Worry about selecting the right guy from among all the heads that you can easily turn at any age if you simply accent your current best feature and let the rest of it be wherever it may.
Look, when I was a kid there was a friend's mom who was very hot and sexy, (what we nowadays call a 'milf'). However, she was forced by her rather strict husband (and the zeitgeist of the time no doubt, 1960's) to sort of keep her attractiveness diminished and suppressed. Under wraps. It didn't work though: her appeal was bursting out even though it was subtle and she acted nonchalant about her natural beauty. Of course, I was just a horny, nutty teen back then and would've humped a tree if it had all the right curves - so maybe her hotness was exaggerated a little in my mind.
But as I aged, and she did as well, I became more convinced that my adolescent assessment of her had been correct. I watched as her sexiness seemed to change over time from stunning to alluring to compelling in ways I had never imagined possible. Great eye contact that hypnotized me, Hous Frau, mom, intuitive with kids, flirty but loyal to her husband, a soft-spoken slavic accent that oozed sexuality straight out an old 40's movie.
As I matured sexually I wanted her so bad I can't even begin to tell you. Such fantasies she provoked in me simply because of her attitude and the way that she assumed me to be a man. Me! Her attention was intoxicating. Today at 75, she's still as gorgeous to me in her own unique way, still frozen in time as the most lust-provoking women on earth. Mrs. X can still make me dream a little whenever I am blessed to see her at a holiday gathering.

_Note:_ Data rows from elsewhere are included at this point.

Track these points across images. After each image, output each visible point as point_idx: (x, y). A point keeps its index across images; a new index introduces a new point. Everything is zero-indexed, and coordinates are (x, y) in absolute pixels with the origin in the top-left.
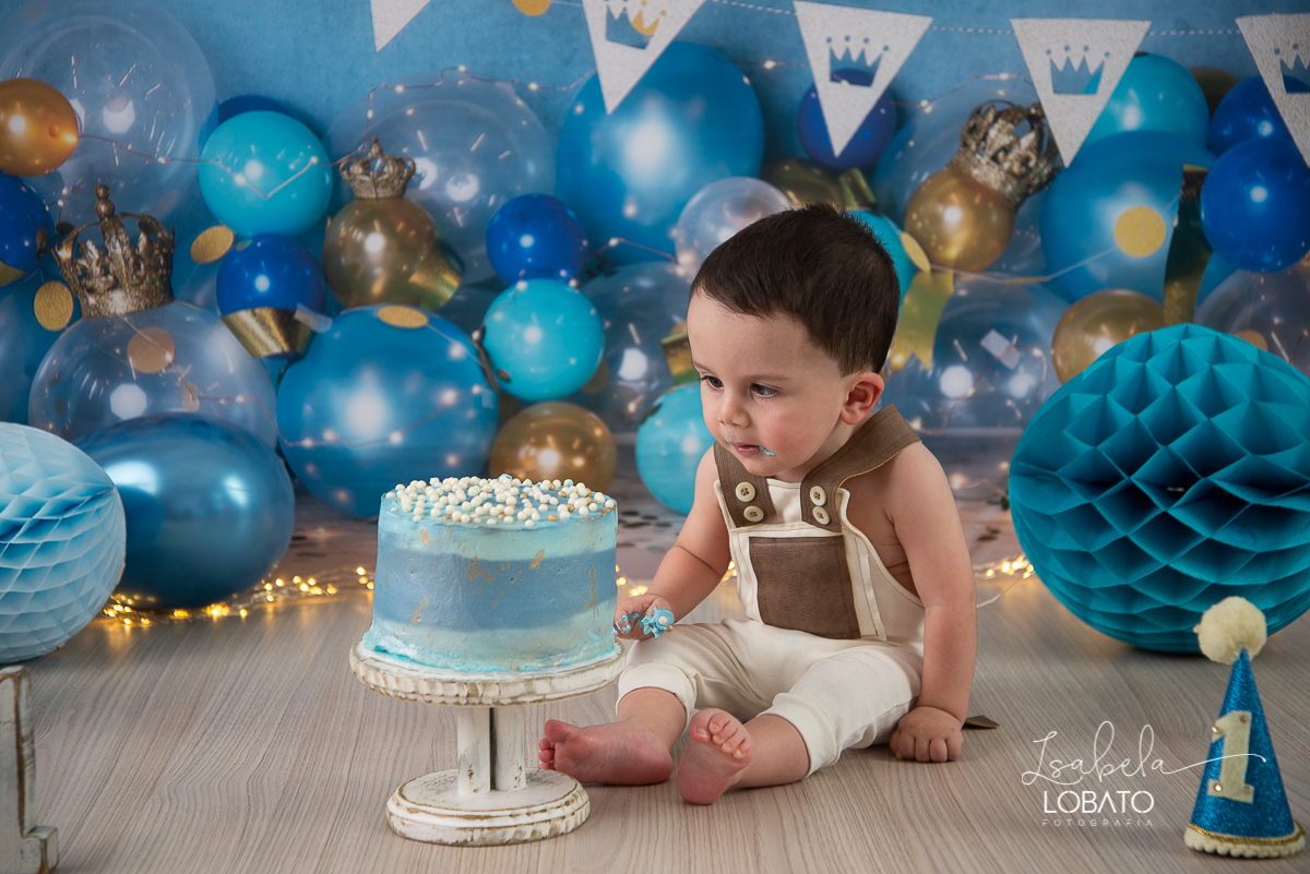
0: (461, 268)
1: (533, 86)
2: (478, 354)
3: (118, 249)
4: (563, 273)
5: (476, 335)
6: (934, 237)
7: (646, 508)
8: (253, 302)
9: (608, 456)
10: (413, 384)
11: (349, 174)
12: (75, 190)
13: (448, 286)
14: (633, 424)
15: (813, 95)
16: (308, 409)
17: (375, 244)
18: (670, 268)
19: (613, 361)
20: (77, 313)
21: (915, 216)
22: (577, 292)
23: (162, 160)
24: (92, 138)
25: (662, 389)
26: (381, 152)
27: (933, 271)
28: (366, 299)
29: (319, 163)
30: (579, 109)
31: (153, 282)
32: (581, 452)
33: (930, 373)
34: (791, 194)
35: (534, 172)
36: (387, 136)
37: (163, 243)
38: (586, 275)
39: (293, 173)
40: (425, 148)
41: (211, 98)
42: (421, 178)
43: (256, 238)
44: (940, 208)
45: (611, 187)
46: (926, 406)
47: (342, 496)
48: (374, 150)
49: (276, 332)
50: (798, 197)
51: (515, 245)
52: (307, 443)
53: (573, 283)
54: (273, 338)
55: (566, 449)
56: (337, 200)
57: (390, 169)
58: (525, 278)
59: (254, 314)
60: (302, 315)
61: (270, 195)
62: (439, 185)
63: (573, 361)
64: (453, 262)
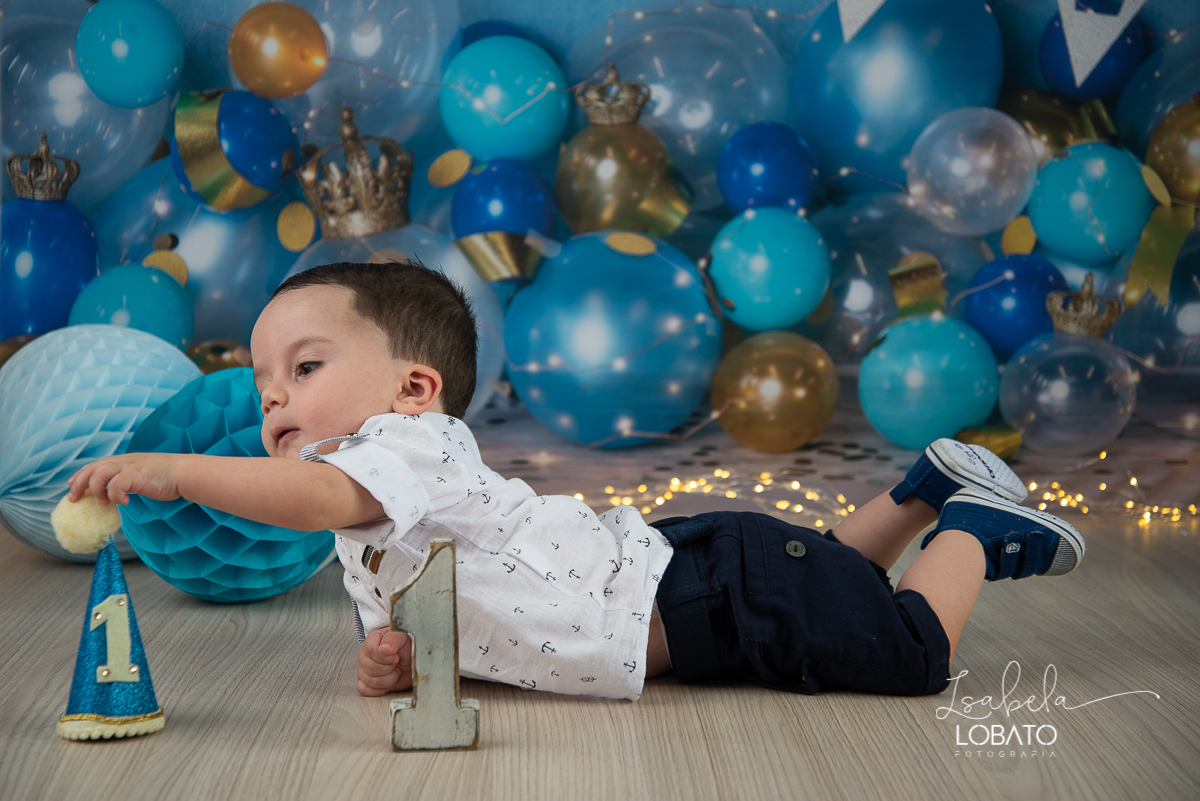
0: (690, 195)
1: (772, 14)
2: (704, 283)
3: (359, 172)
4: (792, 202)
5: (702, 263)
6: (1176, 170)
7: (866, 441)
8: (486, 227)
9: (830, 388)
10: (638, 312)
11: (586, 100)
12: (322, 113)
13: (676, 214)
14: (856, 356)
15: (1057, 24)
16: (534, 334)
17: (607, 170)
18: (899, 199)
19: (839, 291)
20: (318, 234)
21: (1157, 149)
22: (805, 221)
23: (405, 84)
24: (340, 61)
25: (888, 321)
26: (617, 79)
27: (1174, 205)
28: (595, 225)
29: (558, 90)
30: (816, 37)
31: (391, 204)
32: (803, 382)
33: (1166, 310)
34: (1028, 125)
35: (767, 99)
36: (624, 64)
37: (403, 166)
38: (814, 206)
39: (530, 98)
40: (661, 74)
41: (455, 22)
42: (655, 104)
43: (492, 162)
44: (1185, 141)
45: (844, 114)
46: (1160, 344)
47: (565, 421)
48: (611, 76)
49: (507, 256)
50: (1035, 128)
51: (745, 173)
52: (533, 367)
53: (802, 212)
54: (504, 262)
55: (788, 380)
56: (572, 125)
57: (625, 96)
58: (754, 207)
59: (487, 239)
60: (533, 240)
61: (507, 119)
62: (673, 112)
63: (798, 291)
64: (683, 190)
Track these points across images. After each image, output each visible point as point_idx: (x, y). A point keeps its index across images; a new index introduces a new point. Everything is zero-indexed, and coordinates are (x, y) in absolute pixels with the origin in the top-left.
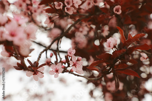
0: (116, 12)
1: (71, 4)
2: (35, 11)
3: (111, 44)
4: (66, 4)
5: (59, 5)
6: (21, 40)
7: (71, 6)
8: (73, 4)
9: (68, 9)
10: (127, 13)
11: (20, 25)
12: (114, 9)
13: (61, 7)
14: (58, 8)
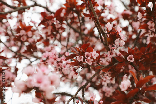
0: (130, 60)
1: (90, 57)
2: (64, 67)
3: (125, 85)
4: (86, 57)
5: (81, 58)
6: (45, 85)
7: (90, 58)
8: (92, 56)
9: (88, 61)
10: (139, 61)
11: (44, 74)
12: (128, 58)
13: (82, 60)
14: (79, 61)
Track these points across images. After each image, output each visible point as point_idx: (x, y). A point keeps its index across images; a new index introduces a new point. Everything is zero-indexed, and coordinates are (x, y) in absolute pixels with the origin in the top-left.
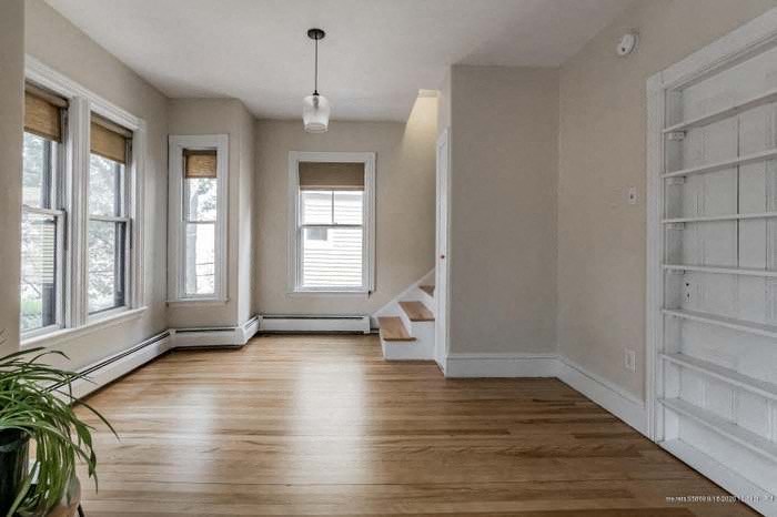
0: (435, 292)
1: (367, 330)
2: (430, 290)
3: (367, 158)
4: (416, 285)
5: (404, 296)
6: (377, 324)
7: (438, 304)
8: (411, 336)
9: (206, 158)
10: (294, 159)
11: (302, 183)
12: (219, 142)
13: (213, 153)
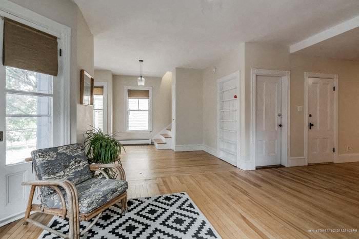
0: (172, 130)
1: (150, 143)
2: (170, 130)
3: (150, 89)
4: (165, 129)
5: (162, 132)
6: (153, 141)
7: (172, 133)
8: (164, 142)
9: (100, 89)
10: (126, 88)
11: (129, 96)
12: (105, 84)
13: (102, 87)
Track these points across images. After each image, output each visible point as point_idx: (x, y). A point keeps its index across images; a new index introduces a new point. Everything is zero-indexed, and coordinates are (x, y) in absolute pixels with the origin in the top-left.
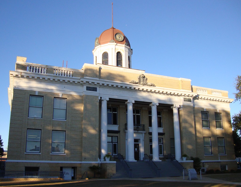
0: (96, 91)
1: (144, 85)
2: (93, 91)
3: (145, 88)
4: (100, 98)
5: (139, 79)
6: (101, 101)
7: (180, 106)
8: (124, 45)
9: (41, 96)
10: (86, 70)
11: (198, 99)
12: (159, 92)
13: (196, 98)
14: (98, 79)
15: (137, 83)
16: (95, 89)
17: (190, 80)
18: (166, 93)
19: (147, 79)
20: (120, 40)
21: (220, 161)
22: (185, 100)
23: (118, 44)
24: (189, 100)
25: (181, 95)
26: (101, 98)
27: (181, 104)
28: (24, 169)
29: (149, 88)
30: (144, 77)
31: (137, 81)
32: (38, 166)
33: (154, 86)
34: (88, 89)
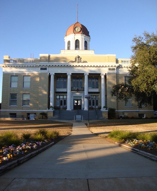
0: (46, 70)
1: (78, 62)
2: (45, 70)
3: (81, 64)
4: (48, 74)
5: (76, 59)
6: (50, 76)
8: (80, 34)
10: (41, 58)
12: (91, 66)
13: (119, 67)
14: (48, 63)
15: (74, 62)
16: (45, 69)
17: (115, 55)
18: (97, 66)
19: (81, 58)
20: (78, 31)
22: (109, 69)
24: (113, 69)
25: (106, 66)
26: (50, 73)
27: (107, 73)
29: (84, 64)
30: (79, 57)
31: (74, 60)
32: (16, 113)
33: (86, 62)
34: (41, 69)
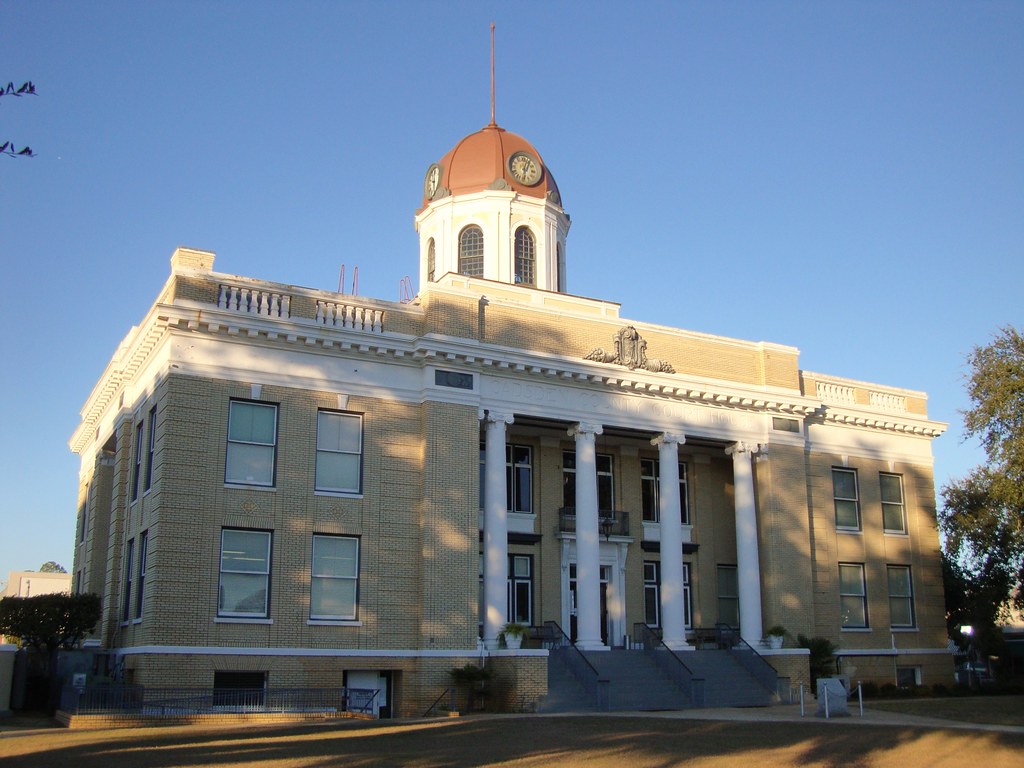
0: (470, 386)
1: (635, 366)
2: (460, 386)
3: (641, 378)
4: (482, 416)
5: (619, 343)
6: (484, 427)
7: (759, 445)
8: (543, 201)
9: (270, 402)
11: (821, 422)
12: (687, 397)
13: (817, 416)
14: (476, 343)
15: (611, 360)
16: (465, 382)
17: (794, 351)
18: (714, 401)
19: (646, 343)
20: (526, 182)
21: (894, 650)
22: (779, 425)
23: (523, 198)
24: (792, 427)
25: (764, 408)
26: (486, 412)
27: (765, 440)
28: (210, 681)
29: (656, 381)
30: (637, 337)
31: (612, 352)
32: (263, 668)
33: (670, 370)
34: (443, 378)
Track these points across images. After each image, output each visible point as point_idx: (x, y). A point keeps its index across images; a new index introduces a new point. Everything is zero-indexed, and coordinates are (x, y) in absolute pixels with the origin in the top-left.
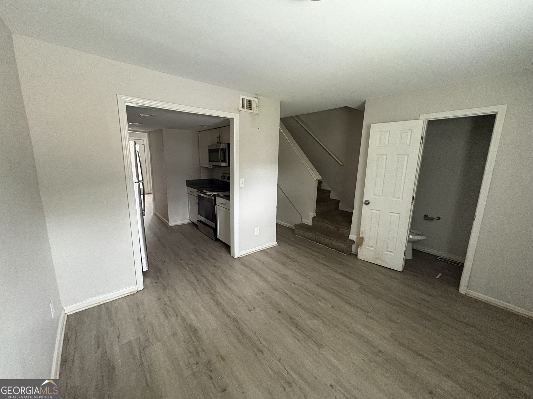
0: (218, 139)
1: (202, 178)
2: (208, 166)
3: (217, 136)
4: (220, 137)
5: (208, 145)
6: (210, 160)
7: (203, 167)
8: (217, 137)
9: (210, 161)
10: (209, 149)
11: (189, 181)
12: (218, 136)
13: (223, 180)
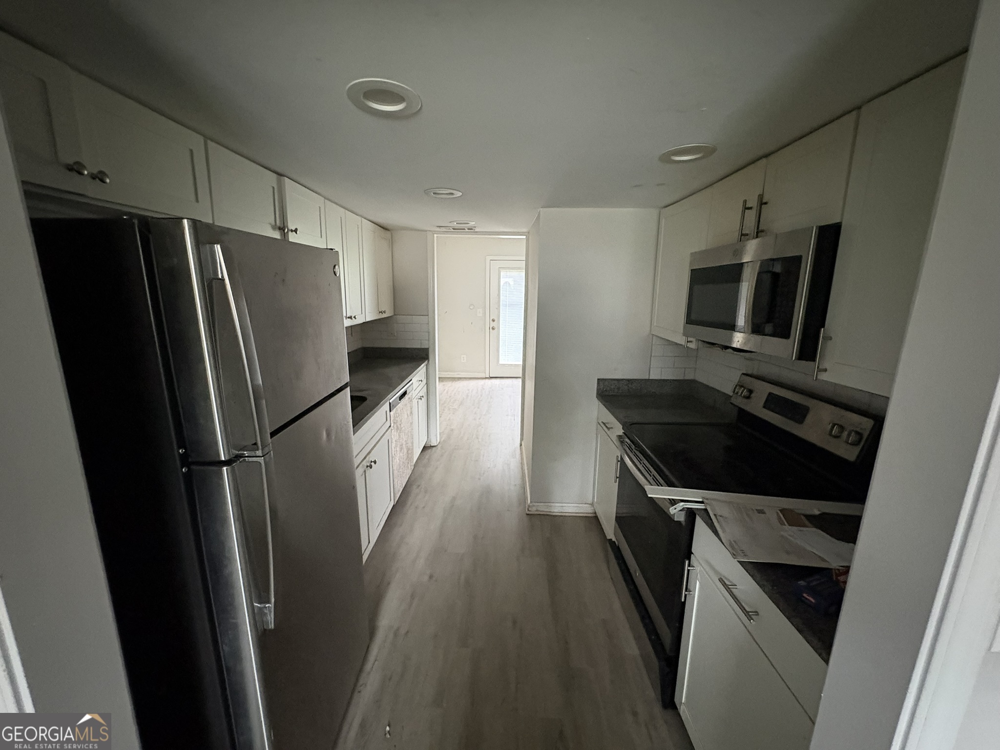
0: (751, 216)
1: (654, 376)
2: (681, 340)
3: (745, 202)
4: (762, 203)
5: (691, 254)
6: (693, 317)
7: (663, 339)
8: (746, 208)
9: (690, 320)
10: (692, 268)
11: (607, 383)
12: (753, 202)
13: (739, 402)
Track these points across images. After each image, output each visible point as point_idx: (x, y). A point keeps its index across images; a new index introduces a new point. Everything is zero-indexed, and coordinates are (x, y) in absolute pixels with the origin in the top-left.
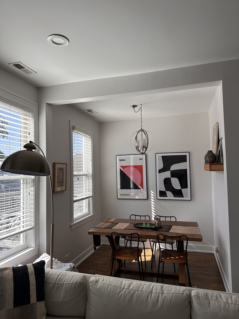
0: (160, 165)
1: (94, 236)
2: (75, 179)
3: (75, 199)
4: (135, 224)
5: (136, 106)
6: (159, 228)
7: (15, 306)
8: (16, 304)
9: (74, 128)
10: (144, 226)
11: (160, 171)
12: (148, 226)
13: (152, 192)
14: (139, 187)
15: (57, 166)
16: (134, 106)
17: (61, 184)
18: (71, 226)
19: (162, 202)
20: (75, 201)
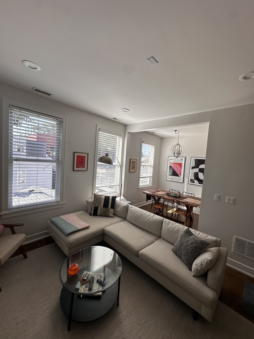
0: (193, 164)
1: (147, 195)
2: (142, 167)
3: (141, 176)
4: (167, 193)
5: (177, 131)
6: (178, 197)
7: (103, 207)
8: (104, 207)
9: (143, 142)
10: (171, 195)
11: (193, 168)
12: (173, 195)
13: (186, 179)
14: (179, 175)
15: (132, 160)
16: (176, 131)
17: (133, 168)
18: (138, 188)
19: (191, 186)
20: (141, 178)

Why do I tell you this? Because that's the kind of powerful, lifelong effect a woman of even subtle confidence and suppressed suggestiveness can have on a the male of the species. This is truly the elevated magic of the high value female that I hope I'm helping you to understand: that the HVF leaves a deep, unforgettable mark on a man's consciousness that will never quite go away. Because we never actually want it to go away! It's a wonderful echo of a fantastic memory that we'll cherish as for long as we can. At least those of us who are hopeless romantics.
And that's the kind of impact you want to have on someone's soul.